## Entries provided
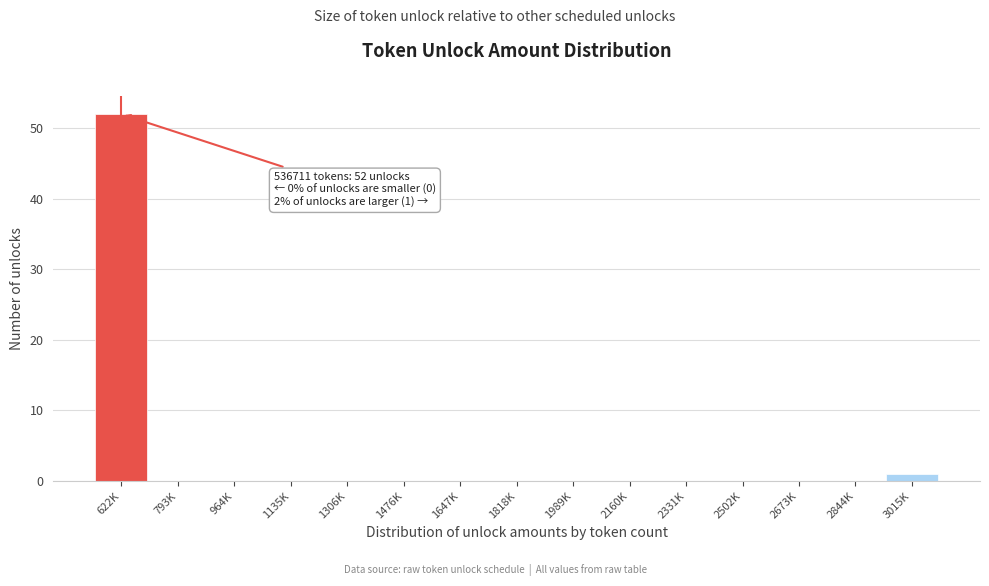

Reading left to right, extract all data points from this chart.

622K=52	793K=0	964K=0	1135K=0	1306K=0	1476K=0	1647K=0	1818K=0	1989K=0	2160K=0	2331K=0	2502K=0	2673K=0	2844K=0	3015K=1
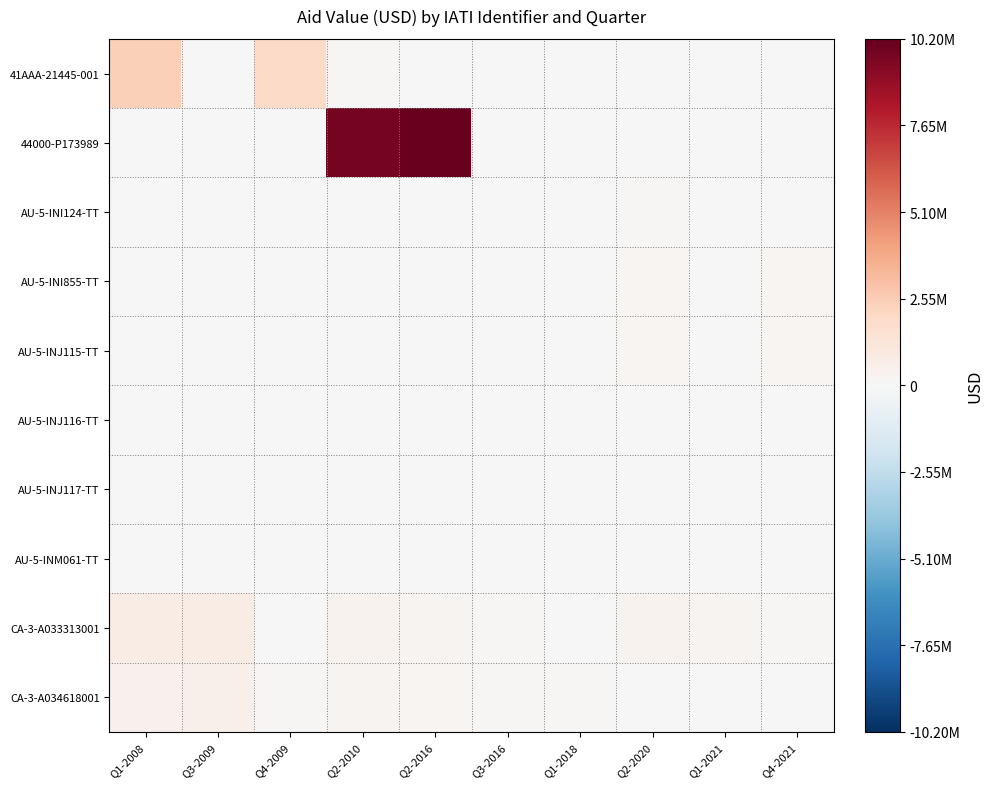

Reading left to right, what are all the values shown in this chart?

41AAA-21445-001: Q1-2008=2394875	Q3-2009=71803	Q4-2009=1926560	Q2-2010=87914	Q2-2016=3375	Q3-2016=18342	Q1-2018=0	Q2-2020=0	Q1-2021=0	Q4-2021=0
44000-P173989: Q1-2008=0	Q3-2009=0	Q4-2009=0	Q2-2010=9800000	Q2-2016=10200000	Q3-2016=24500	Q1-2018=25500	Q2-2020=0	Q1-2021=0	Q4-2021=0
AU-5-INI124-TT: Q1-2008=0	Q3-2009=0	Q4-2009=0	Q2-2010=0	Q2-2016=0	Q3-2016=0	Q1-2018=0	Q2-2020=86746	Q1-2021=74609	Q4-2021=0
AU-5-INI855-TT: Q1-2008=0	Q3-2009=0	Q4-2009=0	Q2-2010=0	Q2-2016=0	Q3-2016=0	Q1-2018=0	Q2-2020=207174	Q1-2021=0	Q4-2021=213228
AU-5-INJ115-TT: Q1-2008=0	Q3-2009=0	Q4-2009=0	Q2-2010=0	Q2-2016=0	Q3-2016=0	Q1-2018=0	Q2-2020=227560	Q1-2021=0	Q4-2021=201431
AU-5-INJ116-TT: Q1-2008=0	Q3-2009=0	Q4-2009=0	Q2-2010=0	Q2-2016=0	Q3-2016=0	Q1-2018=0	Q2-2020=72972	Q1-2021=0	Q4-2021=65561
AU-5-INJ117-TT: Q1-2008=0	Q3-2009=0	Q4-2009=0	Q2-2010=0	Q2-2016=0	Q3-2016=0	Q1-2018=0	Q2-2020=39598	Q1-2021=39694	Q4-2021=0
AU-5-INM061-TT: Q1-2008=0	Q3-2009=0	Q4-2009=0	Q2-2010=36409	Q2-2016=0	Q3-2016=0	Q1-2018=0	Q2-2020=0	Q1-2021=37711	Q4-2021=0
CA-3-A033313001: Q1-2008=759790	Q3-2009=759790	Q4-2009=57403	Q2-2010=332700	Q2-2016=294643	Q3-2016=117217	Q1-2018=57403	Q2-2020=332700	Q1-2021=294643	Q4-2021=117217
CA-3-A034618001: Q1-2008=399001	Q3-2009=532001	Q4-2009=133000	Q2-2010=266000	Q2-2016=205682	Q3-2016=97912	Q1-2018=80120	Q2-2020=0	Q1-2021=0	Q4-2021=0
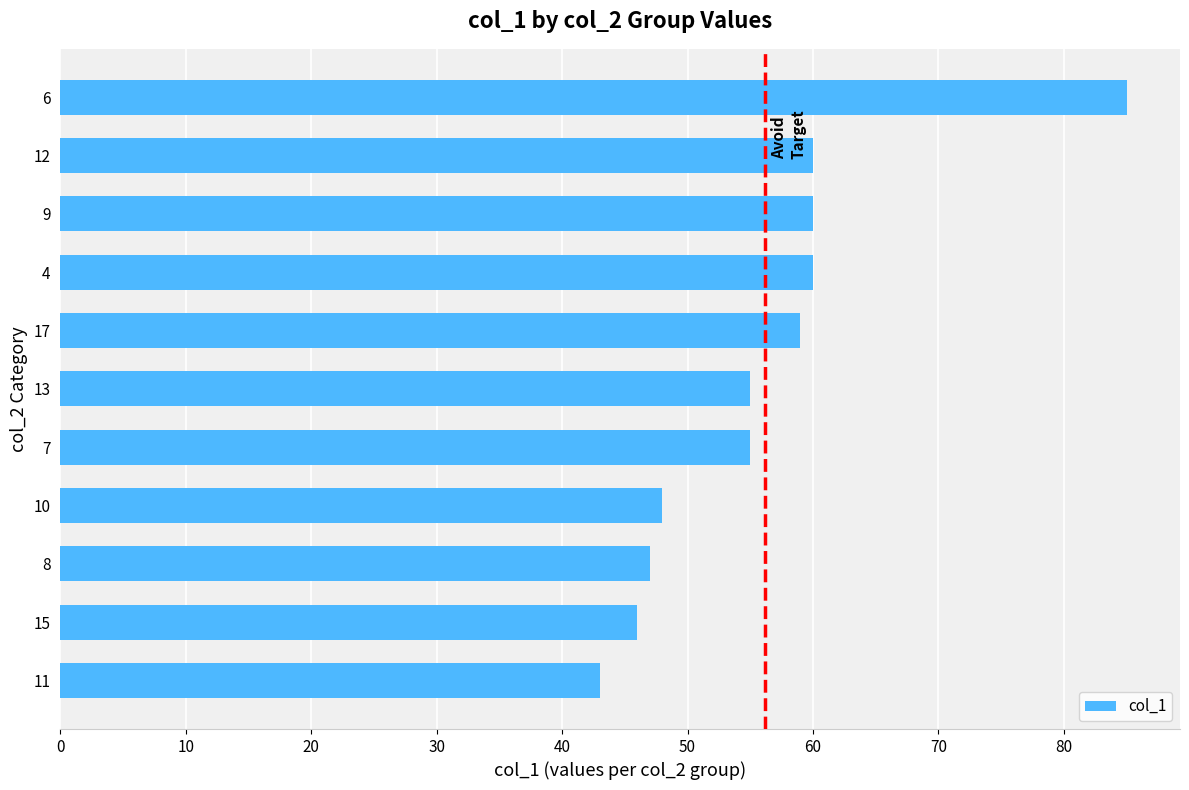

Approximately how many times larger is the value at 4 compared to 12?

1.0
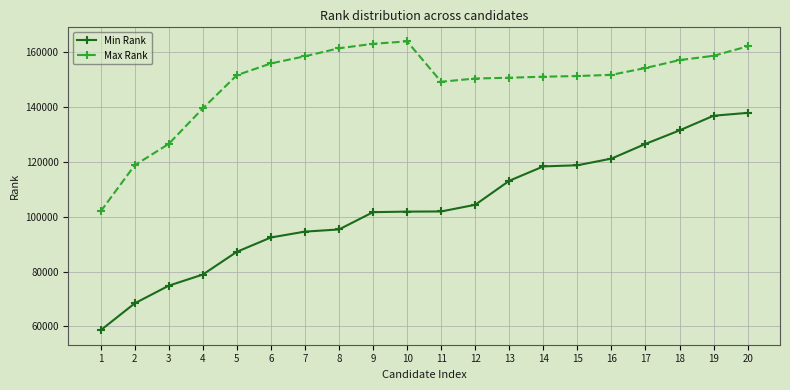

The value of Min Rank at 6 is 92458. True or false?

True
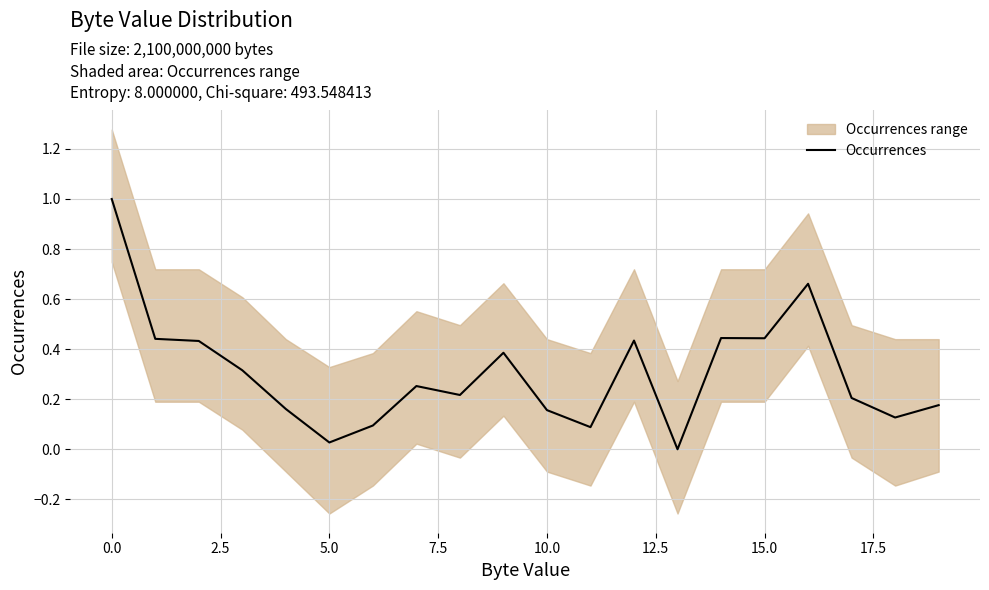

What is the label of the 12th point from the left?

11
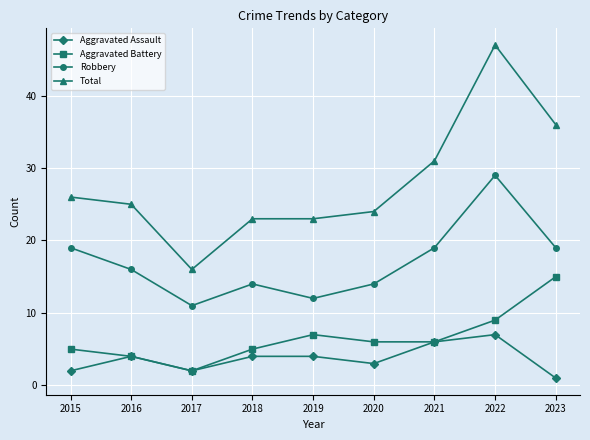

What is the total value across all series at 2021?

62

## Exercise goal
Return every record above word for word, omitting the pictures.

## Problem solution
Reading left to right, extract all data points from this chart.

622K=52	793K=0	964K=0	1135K=0	1306K=0	1476K=0	1647K=0	1818K=0	1989K=0	2160K=0	2331K=0	2502K=0	2673K=0	2844K=0	3015K=1

Reading left to right, what are all the values shown in this chart?

41AAA-21445-001: Q1-2008=2394875	Q3-2009=71803	Q4-2009=1926560	Q2-2010=87914	Q2-2016=3375	Q3-2016=18342	Q1-2018=0	Q2-2020=0	Q1-2021=0	Q4-2021=0
44000-P173989: Q1-2008=0	Q3-2009=0	Q4-2009=0	Q2-2010=9800000	Q2-2016=10200000	Q3-2016=24500	Q1-2018=25500	Q2-2020=0	Q1-2021=0	Q4-2021=0
AU-5-INI124-TT: Q1-2008=0	Q3-2009=0	Q4-2009=0	Q2-2010=0	Q2-2016=0	Q3-2016=0	Q1-2018=0	Q2-2020=86746	Q1-2021=74609	Q4-2021=0
AU-5-INI855-TT: Q1-2008=0	Q3-2009=0	Q4-2009=0	Q2-2010=0	Q2-2016=0	Q3-2016=0	Q1-2018=0	Q2-2020=207174	Q1-2021=0	Q4-2021=213228
AU-5-INJ115-TT: Q1-2008=0	Q3-2009=0	Q4-2009=0	Q2-2010=0	Q2-2016=0	Q3-2016=0	Q1-2018=0	Q2-2020=227560	Q1-2021=0	Q4-2021=201431
AU-5-INJ116-TT: Q1-2008=0	Q3-2009=0	Q4-2009=0	Q2-2010=0	Q2-2016=0	Q3-2016=0	Q1-2018=0	Q2-2020=72972	Q1-2021=0	Q4-2021=65561
AU-5-INJ117-TT: Q1-2008=0	Q3-2009=0	Q4-2009=0	Q2-2010=0	Q2-2016=0	Q3-2016=0	Q1-2018=0	Q2-2020=39598	Q1-2021=39694	Q4-2021=0
AU-5-INM061-TT: Q1-2008=0	Q3-2009=0	Q4-2009=0	Q2-2010=36409	Q2-2016=0	Q3-2016=0	Q1-2018=0	Q2-2020=0	Q1-2021=37711	Q4-2021=0
CA-3-A033313001: Q1-2008=759790	Q3-2009=759790	Q4-2009=57403	Q2-2010=332700	Q2-2016=294643	Q3-2016=117217	Q1-2018=57403	Q2-2020=332700	Q1-2021=294643	Q4-2021=117217
CA-3-A034618001: Q1-2008=399001	Q3-2009=532001	Q4-2009=133000	Q2-2010=266000	Q2-2016=205682	Q3-2016=97912	Q1-2018=80120	Q2-2020=0	Q1-2021=0	Q4-2021=0

Approximately how many times larger is the value at 4 compared to 12?

1.0

The value of Min Rank at 6 is 92458. True or false?

True

What is the label of the 12th point from the left?

11

What is the total value across all series at 2021?

62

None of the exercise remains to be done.